4. Manage Your Soil Health


Finally, by managing your soil health carefully, not only will less water be needed, but you’ll also reduce the need for additional chemicals that harm the environment and have carbon emissions in production.


Mulching helps retain soil moisture, so water stays in your soil longer and less water is lost to evaporation. Overall, you’ll have to water your plants less.


You should also add organic amendments like compost to make your soil more nutrient-rich and improve your soil structure. This will translate to less need for fertilizers.


With healthier soil, your plants also grow better and become stronger, making them more resistant to pests and diseases.


As mentioned earlier, fertilizers and pesticides not only have carbon emissions from production and transportation, but pesticides can also be toxic to other creatures as well as the environment.


All in all, enhancing soil health is a more indirect way to achieve sustainability, but it will nonetheless contribute to sustainability, so don’t overlook it even if its impact is smaller.


Conclusion


Sustainable landscaping goes far beyond just using native plants or being mindful of your water usage.

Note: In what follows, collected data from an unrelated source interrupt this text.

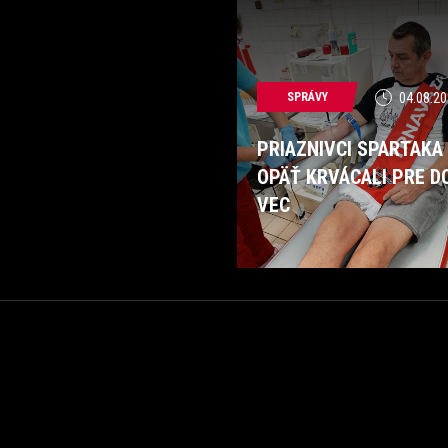
SPRÁVY
04.08.20
PRIAZNIVCI SPARTAKA
OPÄŤ KRVÁCALI PRE D
VEC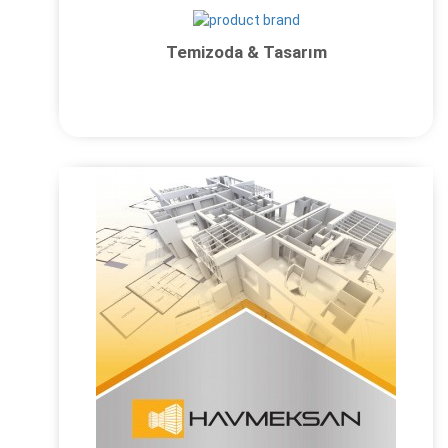
Temizoda & Tasarım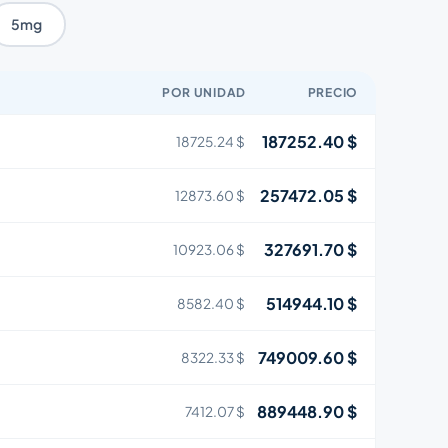
5mg
POR UNIDAD
PRECIO
187252.40 $
18725.24 $
257472.05 $
12873.60 $
327691.70 $
10923.06 $
514944.10 $
8582.40 $
749009.60 $
8322.33 $
889448.90 $
7412.07 $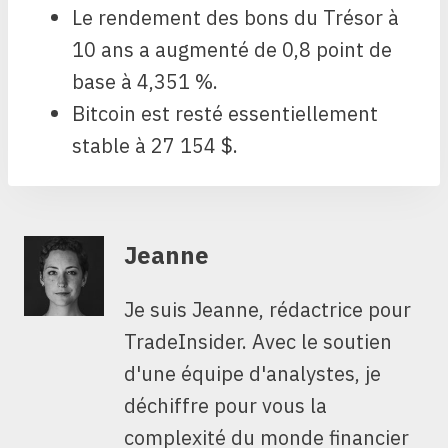
Le rendement des bons du Trésor à
10 ans a augmenté de 0,8 point de
base à 4,351 %.
Bitcoin est resté essentiellement
stable à 27 154 $.
Jeanne
Je suis Jeanne, rédactrice pour
TradeInsider. Avec le soutien
d'une équipe d'analystes, je
déchiffre pour vous la
complexité du monde financier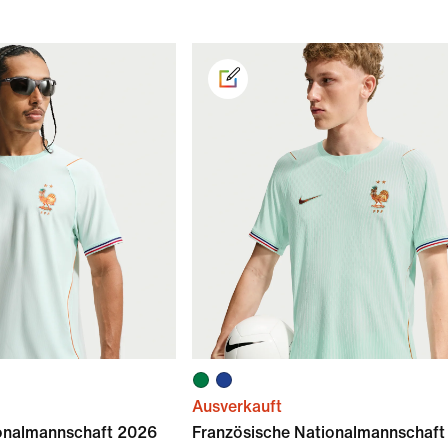
Ausverkauft
ionalmannschaft 2026
Französische Nationalmannschaft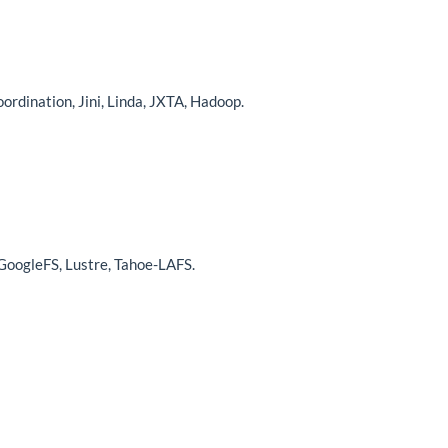
rdination, Jini, Linda, JXTA, Hadoop.
 GoogleFS, Lustre, Tahoe-LAFS.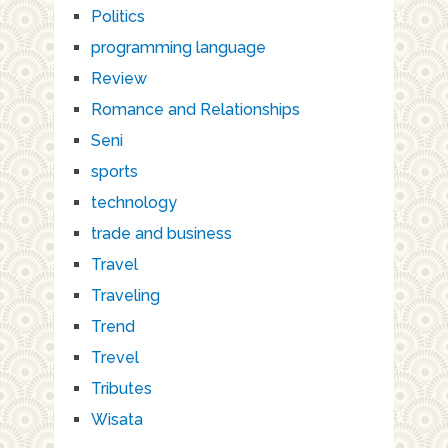
Politics
programming language
Review
Romance and Relationships
Seni
sports
technology
trade and business
Travel
Traveling
Trend
Trevel
Tributes
Wisata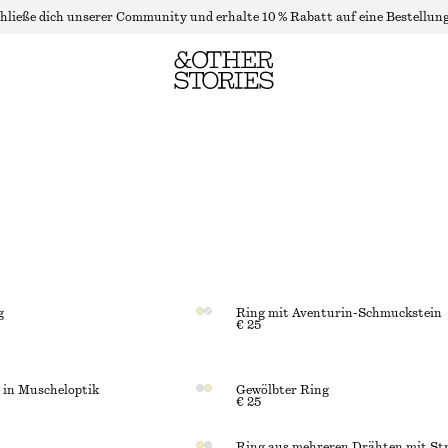
hließe dich unserer Community und erhalte 10 % Rabatt auf eine Bestellung
g
Ring mit Aventurin-Schmuckstein
€ 25
 in Muscheloptik
Gewölbter Ring
€ 25
Ring aus mehreren Drähten mit St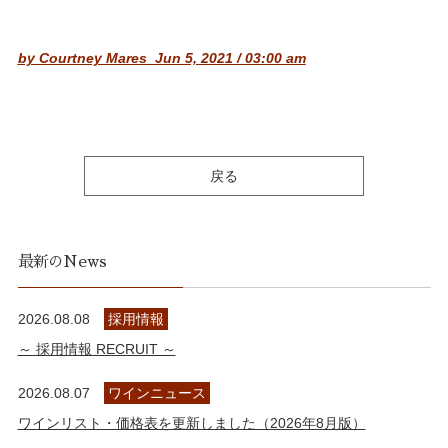
by Courtney Mares Jun 5, 2021 / 03:00 am
戻る
最新のNews
2026.08.08
採用情報
～ 採用情報 RECRUIT ～
2026.08.07
ワインニュース
ワインリスト・価格表を更新しました（2026年8月版）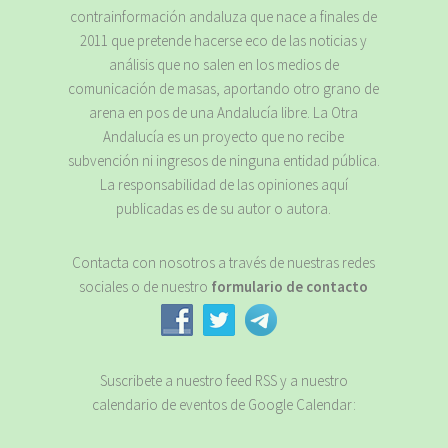
contrainformación andaluza que nace a finales de
2011 que pretende hacerse eco de las noticias y
análisis que no salen en los medios de
comunicación de masas, aportando otro grano de
arena en pos de una Andalucía libre. La Otra
Andalucía es un proyecto que no recibe
subvención ni ingresos de ninguna entidad pública.
La responsabilidad de las opiniones aquí
publicadas es de su autor o autora.
Contacta con nosotros a través de nuestras redes
sociales o de nuestro
formulario de contacto
Suscribete a nuestro feed RSS y a nuestro
calendario de eventos de Google Calendar: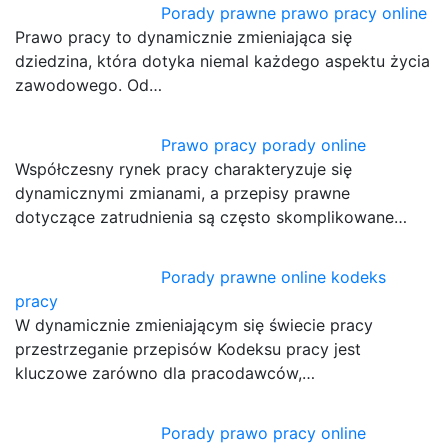
Porady prawne prawo pracy online
Prawo pracy to dynamicznie zmieniająca się
dziedzina, która dotyka niemal każdego aspektu życia
zawodowego. Od…
Prawo pracy porady online
Współczesny rynek pracy charakteryzuje się
dynamicznymi zmianami, a przepisy prawne
dotyczące zatrudnienia są często skomplikowane…
Porady prawne online kodeks
pracy
W dynamicznie zmieniającym się świecie pracy
przestrzeganie przepisów Kodeksu pracy jest
kluczowe zarówno dla pracodawców,…
Porady prawo pracy online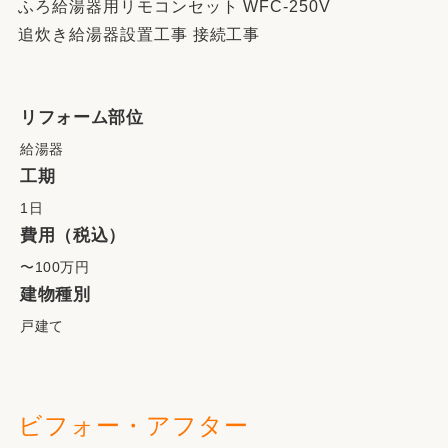
ふろ給湯器用リモコンセット WFC-250V
追炊き給湯器設置工事 接続工事
リフォーム部位
給湯器
工期
1日
費用（税込）
〜100万円
建物種別
戸建て
ビフォー・アフター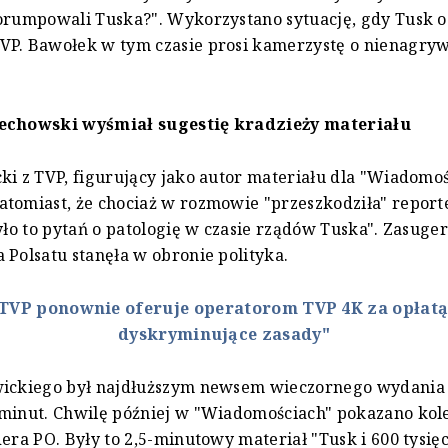
korumpowali Tuska?". Wykorzystano sytuację, gdy Tusk
VP. Bawołek w tym czasie prosi kamerzystę o nienagry
echowski wyśmiał sugestię kradzieży materiału
ki z TVP, figurujący jako autor materiału dla "Wiadomoś
tomiast, że chociaż w rozmowie "przeszkodziła" reporte
zyło to pytań o patologię w czasie rządów Tuska". Zasuge
 Polsatu stanęła w obronie polityka.
TVP ponownie oferuje operatorom TVP 4K za opłatą
dyskryminujące zasady"
wickiego był najdłuższym newsem wieczornego wydania 
 minut. Chwilę później w "Wiadomościach" pokazano kol
dera PO. Były to 2,5-minutowy materiał "Tusk i 600 tysię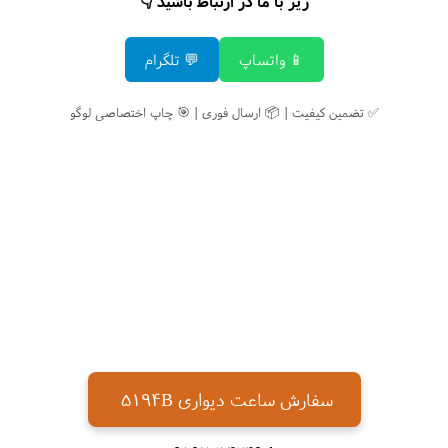
زیر با ما در ارتباط باشید 👇
📱 واتساپ
💬 تلگرام
✅ تضمین کیفیت | 📦 ارسال فوری | 🎯 چاپ اختصاصی لوگو
سفارش ساعت دیواری 5194B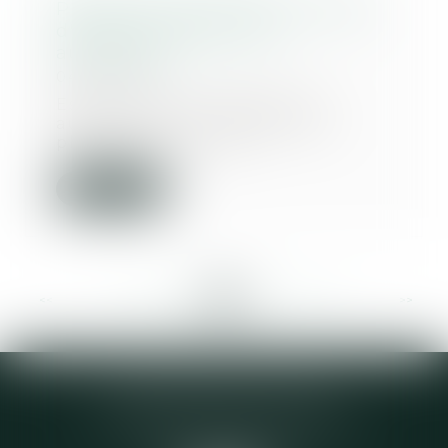
Plainte de l'Ordre dans le cadre
d'essais cliniques sans
autorisation
04/12/2019
Essais cliniques menés sans
autorisation : le CNOM porte
plainte contre huit...
Lire la suite
<<
<
...
258
259
260
261
262
263
264
...
>
>>
Elodie CHOMETTE Avocat
95 Place de l’Europe, 2ème étage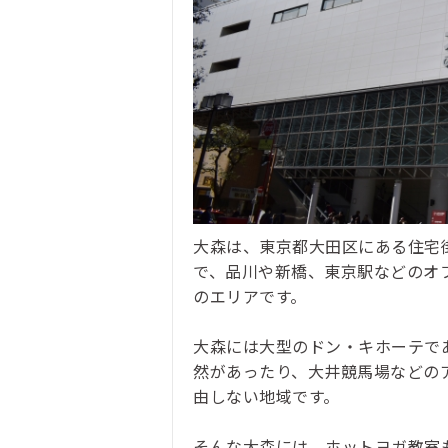
大森は、東京都大田区にある住宅
で、品川や新橋、東京駅などのオ
のエリアです。
大森には大型のドン・キホーテであ
然があったり、大井競馬場などの
由しない地域です。
そんな大森には、ホットヨガ教室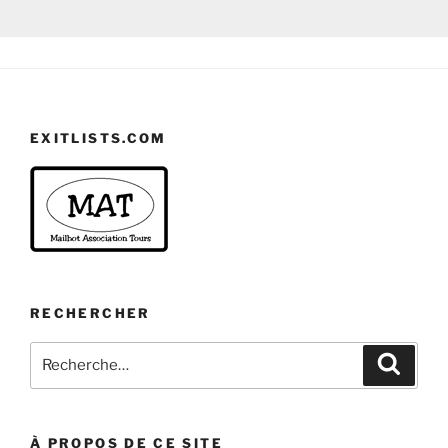
EXITLISTS.COM
RECHERCHER
Rechercher :
Recher
À PROPOS DE CE SITE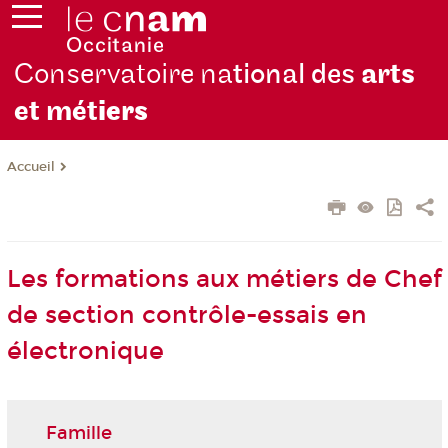
Conservatoire na
tional des
arts
et mét
iers
Accueil
Les formations aux métiers de Chef
de section contrôle-essais en
électronique
Famille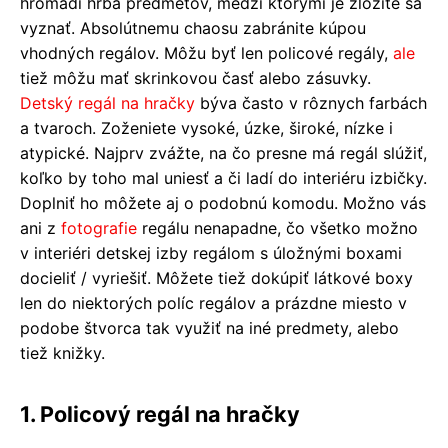
hromadí hŕba predmetov, medzi ktorými je zložité sa
vyznať. Absolútnemu chaosu zabránite kúpou
vhodných regálov. Môžu byť len policové regály,
ale
tiež môžu mať skrinkovou časť alebo zásuvky.
Detský regál na hračky
býva často v rôznych farbách
a tvaroch. Zoženiete vysoké, úzke, široké, nízke i
atypické. Najprv zvážte, na čo presne má regál slúžiť,
koľko by toho mal uniesť a či ladí do interiéru izbičky.
Doplniť ho môžete aj o podobnú komodu. Možno vás
ani z
fotografie
regálu nenapadne, čo všetko možno
v interiéri detskej izby regálom s úložnými boxami
docieliť / vyriešiť. Môžete tiež dokúpiť látkové boxy
len do niektorých políc regálov a prázdne miesto v
podobe štvorca tak využiť na iné predmety, alebo
tiež knižky.
1. Policový regál na hračky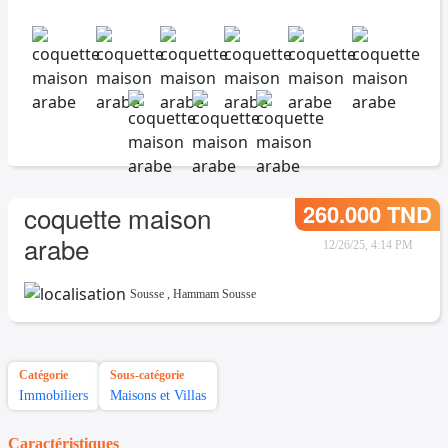
260.000 TND
coquette maison
arabe
12/26/25, 4:14 PM
Sousse
,
Hammam Sousse
Catégorie
Sous-catégorie
Immobiliers
Maisons et Villas
Caractéristiques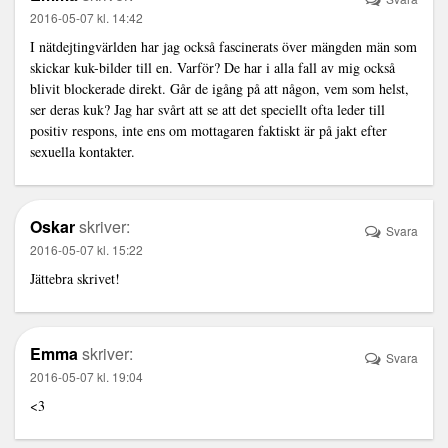
2016-05-07 kl. 14:42
I nätdejtingvärlden har jag också fascinerats över mängden män som
skickar kuk-bilder till en. Varför? De har i alla fall av mig också
blivit blockerade direkt. Går de igång på att någon, vem som helst,
ser deras kuk? Jag har svårt att se att det speciellt ofta leder till
positiv respons, inte ens om mottagaren faktiskt är på jakt efter
sexuella kontakter.
Oskar
skriver:
Svara
2016-05-07 kl. 15:22
Jättebra skrivet!
Emma
skriver:
Svara
2016-05-07 kl. 19:04
<3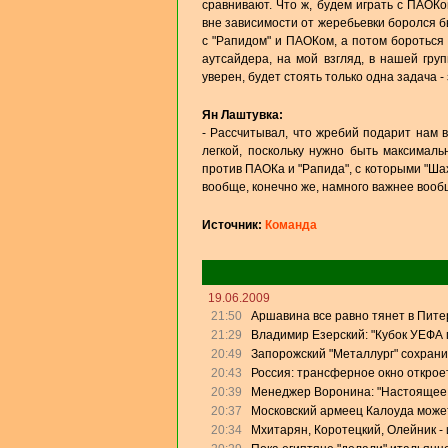
сравнивают. Что ж, будем играть с ПАОК
вне зависимости от жеребьевки боролся б
с "Рапидом" и ПАОКом, а потом бороться 
аутсайдера, на мой взгляд, в нашей гр
уверен, будет стоять только одна задача -
Ян Лаштувка:
- Рассчитывал, что жребий подарит нам в
легкой, поскольку нужно быть максималь
против ПАОКа и "Рапида", с которыми "Шах
вообще, конечно же, намного важнее воо
Источник:
Команда
19.06.2009
21:50
Аршавина все равно тянет в Питер
21:29
Владимир Езерский: "Кубок УЕФА
20:49
Запорожский "Металлург" сохрани
20:43
Россия: трансферное окно откроет
20:39
Менеджер Воронина: "Настоящее 
20:37
Московский армеец Калоуда может
20:34
Мхитарян, Коротецкий, Олейник - 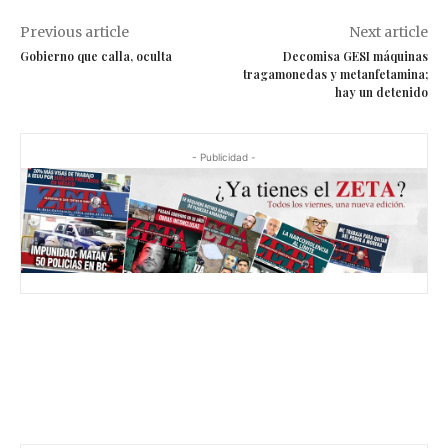
Previous article
Next article
Gobierno que calla, oculta
Decomisa GESI máquinas
tragamonedas y metanfetamina;
hay un detenido
- Publicidad -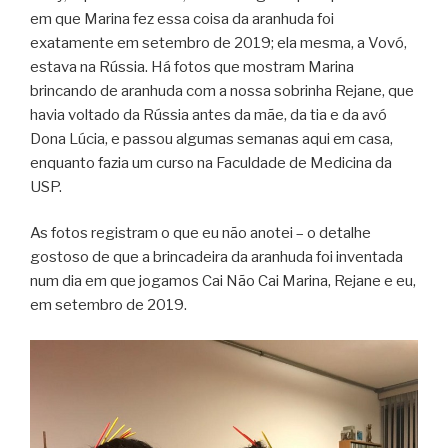
em que Marina fez essa coisa da aranhuda foi
exatamente em setembro de 2019; ela mesma, a Vovó,
estava na Rússia. Há fotos que mostram Marina
brincando de aranhuda com a nossa sobrinha Rejane, que
havia voltado da Rússia antes da mãe, da tia e da avó
Dona Lúcia, e passou algumas semanas aqui em casa,
enquanto fazia um curso na Faculdade de Medicina da
USP.
As fotos registram o que eu não anotei – o detalhe
gostoso de que a brincadeira da aranhuda foi inventada
num dia em que jogamos Cai Não Cai Marina, Rejane e eu,
em setembro de 2019.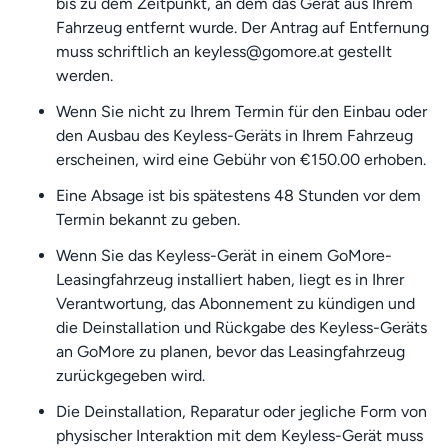
bis zu dem Zeitpunkt, an dem das Gerät aus Ihrem
Fahrzeug entfernt wurde. Der Antrag auf Entfernung
muss schriftlich an keyless@gomore.at gestellt
werden.
Wenn Sie nicht zu Ihrem Termin für den Einbau oder
den Ausbau des Keyless-Geräts in Ihrem Fahrzeug
erscheinen, wird eine Gebühr von €150.00 erhoben.
Eine Absage ist bis spätestens 48 Stunden vor dem
Termin bekannt zu geben.
Wenn Sie das Keyless-Gerät in einem GoMore-
Leasingfahrzeug installiert haben, liegt es in Ihrer
Verantwortung, das Abonnement zu kündigen und
die Deinstallation und Rückgabe des Keyless-Geräts
an GoMore zu planen, bevor das Leasingfahrzeug
zurückgegeben wird.
Die Deinstallation, Reparatur oder jegliche Form von
physischer Interaktion mit dem Keyless-Gerät muss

Just growing plants may still not be enough to reduce your carbon footprint and can even contribute to it if you’re not careful.


There are many conscious decisions to make to turn your landscape into a sustainable one. It’s going to take more effort and thinking, but that’s usually the case for anything worth doing.


So if you’re willing to do your part for the environment and create a truly sustainable landscape, follow the keys in this guide, and you’ll have yourself an outdoor space that truly supports the environment.